Ce n'est qu'après qu'une vidéo des derniers instants d'Arbery le 23 février 2020 ait fait surface en mai de la même année que Travis McMichael, 36 ans, son père Gregory McMichael, 66 ans, et un voisin, William "Roddie" Bryan, 52 ans, ont été inculpés. Fin novembre, les trois hommes ont été reconnus coupables de meurtre lors d'un procès d'État.

La race et le racisme - des questions que les procureurs locaux avaient éludées pendant le procès pour meurtre - étaient au cœur de la procédure fédérale pour crimes haineux qui s'est ouverte le 14 février à Brunswick, en Géorgie, près de l'endroit où Arbery est mort dans le quartier de Satilla Shores.

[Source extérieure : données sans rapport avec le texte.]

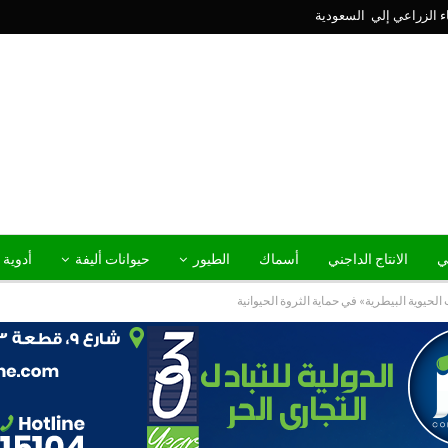
ني
الانتاج الداجني
أسماك
الطيور
حيوانات أليفة
أدوية 
يوية البيطرية» في حماية الثروة الحيوانية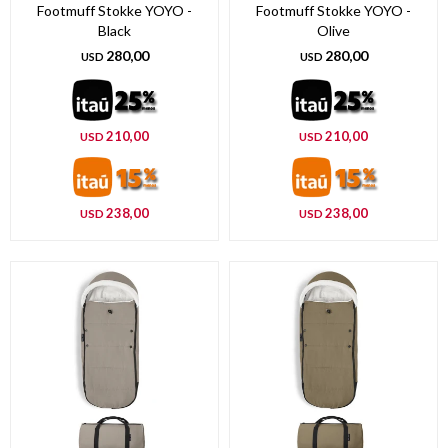
Footmuff Stokke YOYO -
Footmuff Stokke YOYO -
Black
Olive
280,00
280,00
USD
USD
210,00
210,00
USD
USD
238,00
238,00
USD
USD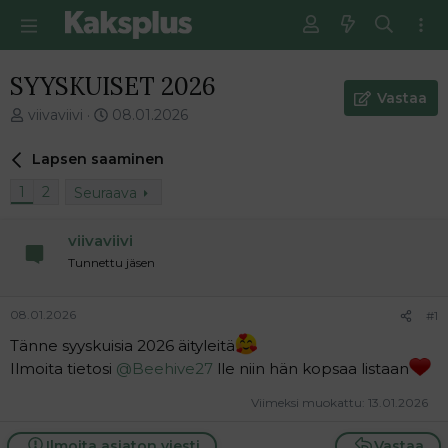
SYYSKUISET 2026
Vastaa
V
E
viivaviivi
08.01.2026
i
n
e
s
Lapsen saaminen
s
i
t
m
1
2
Seuraava
i
m
k
ä
viivaviivi
e
i
Tunnettu jäsen
t
n
j
e
u
n
08.01.2026
#1
n
v
a
i
Tänne syyskuisia 2026 äityleitä
l
e
Ilmoita tietosi
@Beehive27
lle niin hän kopsaa listaan
o
s
i
t
Viimeksi muokattu:
13.01.2026
t
i
t
Ilmoita asiaton viesti
Vastaa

Après une semaine d'écoute de témoignages sur la longue histoire des accusés en matière de messages et de discours racistes sur les médias sociaux, un jury majoritairement blanc a conclu mardi que l'animosité raciale motivait les meurtriers d'Arbery. À ce moment-là, le système judiciaire a pris acte de toutes les circonstances d'une mort sur laquelle les auteurs avaient menti aux autorités qui, au départ, ne semblaient pas intéressées à les tenir pour responsables.

"Nous avons obtenu une victoire aujourd'hui, mais il y a tellement de familles qui n'obtiennent pas de victoires grâce aux personnes qui se battent pour nous", a déclaré Wanda Cooper-Jones, la mère d'Arbery, après le verdict.

Mme Cooper-Jones a critiqué l'équipe de l'accusation fédérale pour avoir cherché plus tôt à conclure un accord de plaidoyer, ce qui aurait signifié que les preuves graphiques du racisme mortel de l'accusé n'auraient pas été présentées au public. La juge de district américaine Lisa Wood avait fait un geste rare en rejetant l'accord de plaidoyer, permettant au procès de se poursuivre.

"On leur a fait faire leur travail aujourd'hui", a déclaré Mme Cooper-Jones à propos des procureurs du ministère de la Justice.

Le ministère a refusé de porter des accusations contre 82 % des quelque 1 800 personnes soupçonnées de crimes haineux fédéraux sur lesquels il a enquêté entre 2004 et 2019, selon le Bureau of Justice Statistics.

La réticence à demander des accusations peut provenir de la crainte qu'elles soient difficiles à prouver. Après le verdict de mardi, M. Wood a déclaré aux procureurs dans l'affaire des crimes de haine d'Arbery qu'"il peut être difficile de prouver la partie motivation raciale des crimes de haine. Mais vous aviez les preuves et vous les avez présentées de manière habile et professionnelle".

Page Pate, un avocat de la défense pénale fédérale basé à Brunswick avec 25 ans d'expérience, a déclaré à Reuters que les procureurs avaient une lourde tâche à accomplir car la loi fédérale sur les crimes haineux a été conçue à l'origine pour tourner sur des preuves concrètes.

"La loi a été écrite pour les types de violence du KKK (Ku Klux Klan) où il n'y avait pas de mystère - brûler des croix, incendier des églises et ce genre de choses", a déclaré Pate dans une interview.

Le procureur général des États-Unis, Merrick Garland, s'adressant aux journalistes après le verdict contre les meurtriers d'Arbery, a déclaré que "chaque cas est décidé sur ses propres mérites. Nous avons engagé un certain nombre de poursuites pour crimes haineux au cours des dernières années et nous continuerons à le faire lorsque nous aurons les faits et la loi de notre côté."

Garland n'a pas répondu directement à une question sur les critiques de la mère d'Arbery concernant la tentative initiale d'accord de plaidoyer.

"Je ne peux pas imaginer la douleur d'une mère qui voit son fils se faire écraser et abattre alors qu'il faisait son jogging sur la voie publique, ni celle de sa famille", a déclaré M. Garland, qui avait l'air étouffé.